-- WORK INSTRUCTION 1 --
Answer these questions from the statement on EDF's hybrid notes:
(a) What expected rating did Fitch assign to the proposed notes?
(b) What percentage of equity credit do the proposed securities qualify for?
(c) In which year is the first call date for the USD-denominated tranche?
-- WORK INSTRUCTION 2 --
Extract from the statement on EDF's hybrid notes the passage starting with "The upcoming hybrid" and going on through "2012 at www.fitchratings.com.".

-- SUPPLIED PASSAGE --

○ ○ ○ ○ ○

(The following statement was released by the rating agency)
Jan 16 - Fitch Ratings has assigned Electricite de France (EDF, ‘A+'/Stable) proposed multicurrency reset perpetual subordinated notes an expected rating of ‘A-(EXP)'. The final rating is contingent on the receipt of final documents conforming materially to the preliminary documentation.
The upcoming hybrid notes are proposed to be deeply subordinated and to rank senior only to EDF’s share capital, while coupon payments can be deferred at the option of the issuer. As a result of these features, the ‘A-(EXP)’ rating assigned to the proposed notes is two notches down from EDF’s ‘A+’ Long-term Issuer Default Rating (IDR) which reflects the notes’ increased loss severity and heightened risk of nonperformance relative to the senior obligations. This approach is in accordance with the agency’s criteria, “Treatment and Notching of Hybrid in Nonfinancial Corporate and REIT Credit Analysis” dated 13 December 2012 at www.fitchratings.com.
The proposed securities qualify for 50% equity credit as they meet Fitch’s criteria with regards to subordination, remaining effective maturity of at least five years, full discretion to defer coupons for at least five years and limited events of default.
The proposed notes have no fixed maturity dates. However the effective, remaining maturity, according to Fitch’s hybrid criteria is 2040 and 2045 for the seven year and 12 year non-call EUR-denominated tranches respectively, 2043 for the USD-denominated tranche and 2046 for the GBP-denominated tranche. From these dates the coupon step-up is set to increase to 100bps from 25bps and the issuer will no longer be subject to replacement language disclosing the company’s intent to redeem the instrument at its call date with the proceeds of a similar instrument or with equity.
The issuer has a call option to redeem the notes on the first call date (in 2020 and 2025 for the seven year and 12 year non-call EUR-denominated tranches respectively, in 2023 for the USD-denominated tranche and in 2026 for the GBP-denominated tranche), when there will be a coupon step-up of 25bps (except for the non-call seven EUR tranche for which the step up will occur in year 10), and on any annual interest payment date thereafter.
There is no look-back provision in the notes’ documentation, which gives the issuer full discretion to defer ongoing coupon payments on the notes. Deferrals of coupon payments are cumulative. The company will be obliged to make a mandatory settlement of deferred interest payments under certain circumstances, including a declaration or payment of a dividend.

○ ○ ○ ○ ○

Dataset entries
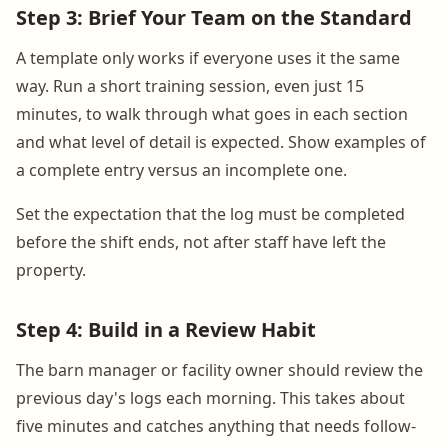
Step 3: Brief Your Team on the Standard
A template only works if everyone uses it the same
way. Run a short training session, even just 15
minutes, to walk through what goes in each section
and what level of detail is expected. Show examples of
a complete entry versus an incomplete one.
Set the expectation that the log must be completed
before the shift ends, not after staff have left the
property.
Step 4: Build in a Review Habit
The barn manager or facility owner should review the
previous day's logs each morning. This takes about
five minutes and catches anything that needs follow-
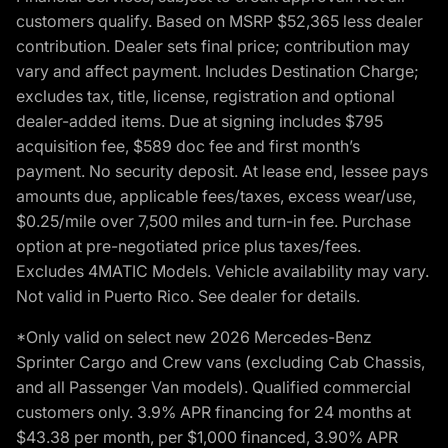
customers qualify. Based on MSRP $52,365 less dealer
contribution. Dealer sets final price; contribution may
vary and affect payment. Includes Destination Charge;
excludes tax, title, license, registration and optional
dealer-added items. Due at signing includes $795
acquisition fee, $589 doc fee and first month’s
payment. No security deposit. At lease end, lessee pays
amounts due, applicable fees/taxes, excess wear/use,
$0.25/mile over 7,500 miles and turn-in fee. Purchase
option at pre-negotiated price plus taxes/fees.
Excludes 4MATIC Models. Vehicle availability may vary.
Not valid in Puerto Rico. See dealer for details.
*Only valid on select new 2026 Mercedes-Benz
Sprinter Cargo and Crew vans (excluding Cab Chassis,
and all Passenger Van models). Qualified commercial
customers only. 3.9% APR financing for 24 months at
$43.38 per month, per $1,000 financed, 3.90% APR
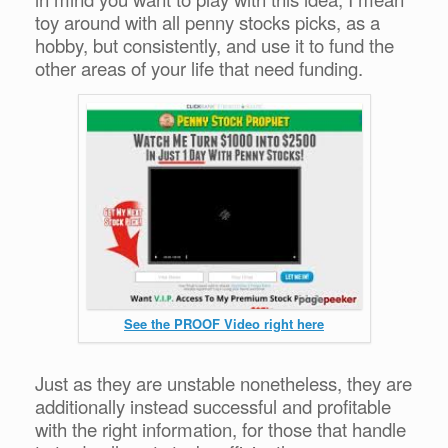
toy around with all penny stocks picks, as a
hobby, but consistently, and use it to fund the
other areas of your life that need funding.
See the PROOF Video right here
Just as they are unstable nonetheless, they are
additionally instead successful and profitable
with the right information, for those that handle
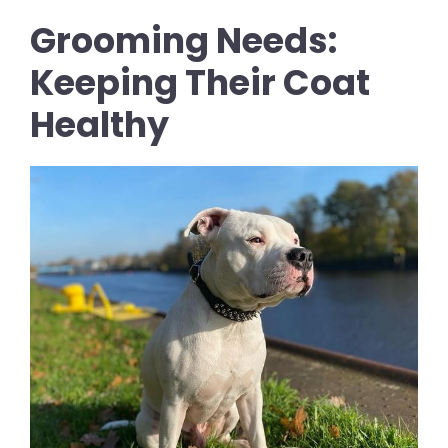
Grooming Needs:
Keeping Their Coat
Healthy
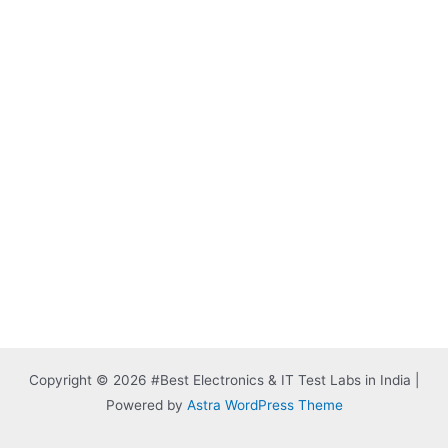
Copyright © 2026 #Best Electronics & IT Test Labs in India |
Powered by
Astra WordPress Theme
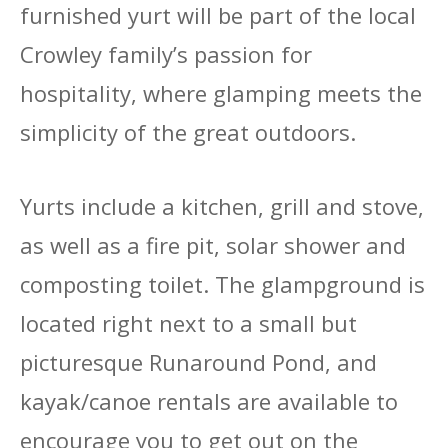
furnished yurt will be part of the local
Crowley family’s passion for
hospitality, where glamping meets the
simplicity of the great outdoors.
Yurts include a kitchen, grill and stove,
as well as a fire pit, solar shower and
composting toilet. The glampground is
located right next to a small but
picturesque Runaround Pond, and
kayak/canoe rentals are available to
encourage you to get out on the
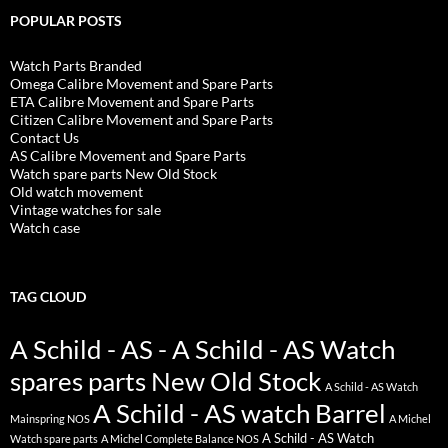
POPULAR POSTS
Watch Parts Branded
Omega Calibre Movement and Spare Parts
ETA Calibre Movement and Spare Parts
Citizen Calibre Movement and Spare Parts
Contact Us
AS Calibre Movement and Spare Parts
Watch spare parts New Old Stock
Old watch movement
Vintage watches for sale
Watch case
TAG CLOUD
A Schild - AS - A Schild - AS Watch
spares parts New Old Stock
A Schild - AS Watch
A Schild - AS watch Barrel
Mainspring NOS
A Michel
A Schild - AS Watch
Watch spare parts
A Michel Complete Balance NOS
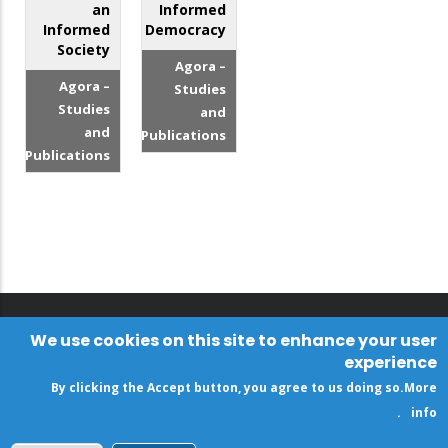
an
Informed
Informed
Democracy
Society
Agora –
Agora –
Studies
Studies
and
and
Publications
Publications
We use cookies on this site to enhance your user
experience
By clicking the Accept button, you agree to us doing so.
More
.
info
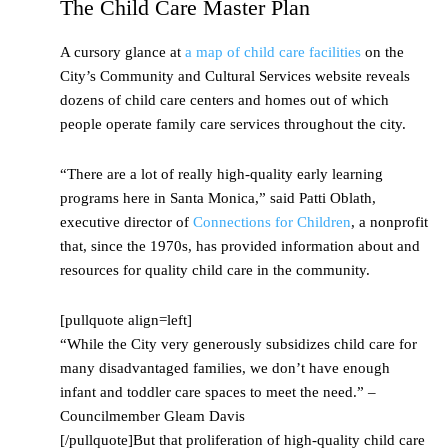
The Child Care Master Plan
A cursory glance at
a map of child care facilities
on the
City’s Community and Cultural Services website reveals
dozens of child care centers and homes out of which
people operate family care services throughout the city.
“There are a lot of really high-quality early learning
programs here in Santa Monica,” said Patti Oblath,
executive director of
Connections for Children
, a nonprofit
that, since the 1970s, has provided information about and
resources for quality child care in the community.
[pullquote align=left]
“While the City very generously subsidizes child care for
many disadvantaged families, we don’t have enough
infant and toddler care spaces to meet the need.” –
Councilmember Gleam Davis
[/pullquote]But that proliferation of high-quality child care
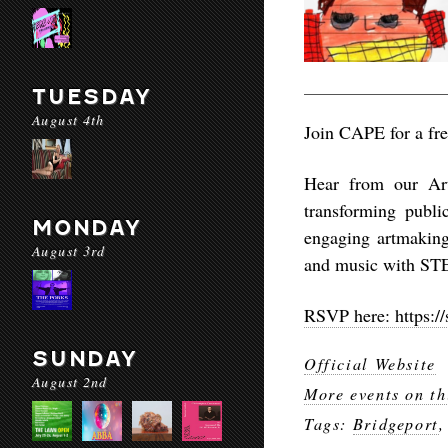
TUESDAY
August 4th
Join CAPE for a fre
Hear from our Arti
transforming publi
MONDAY
engaging artmaking 
August 3rd
and music with ST
RSVP here: https://
SUNDAY
Official Website
August 2nd
More events on th
Tags:
Bridgeport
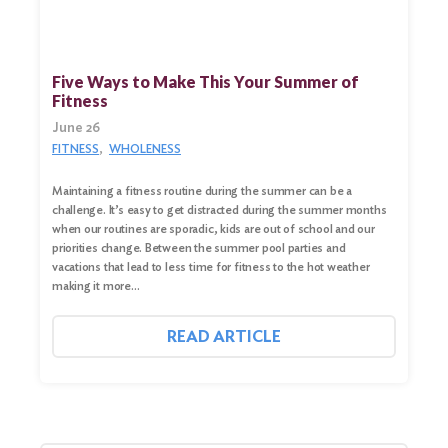
Five Ways to Make This Your Summer of
Fitness
June 26
FITNESS
WHOLENESS
Maintaining a fitness routine during the summer can be a
challenge. It’s easy to get distracted during the summer months
when our routines are sporadic, kids are out of school and our
priorities change. Between the summer pool parties and
vacations that lead to less time for fitness to the hot weather
making it more…
READ ARTICLE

○ ○ ○ ○ ○

-- TASK SOLUTION 1 --
(a) ‘A-(EXP)'
(b) 50%
(c) 2023

-- TASK SOLUTION 2 --
The upcoming hybrid notes are proposed to be deeply subordinated and to rank senior only to EDF’s share capital, while coupon payments can be deferred at the option of the issuer. As a result of these features, the ‘A-(EXP)’ rating assigned to the proposed notes is two notches down from EDF’s ‘A+’ Long-term Issuer Default Rating (IDR) which reflects the notes’ increased loss severity and heightened risk of nonperformance relative to the senior obligations. This approach is in accordance with the agency’s criteria, “Treatment and Notching of Hybrid in Nonfinancial Corporate and REIT Credit Analysis” dated 13 December 2012 at www.fitchratings.com.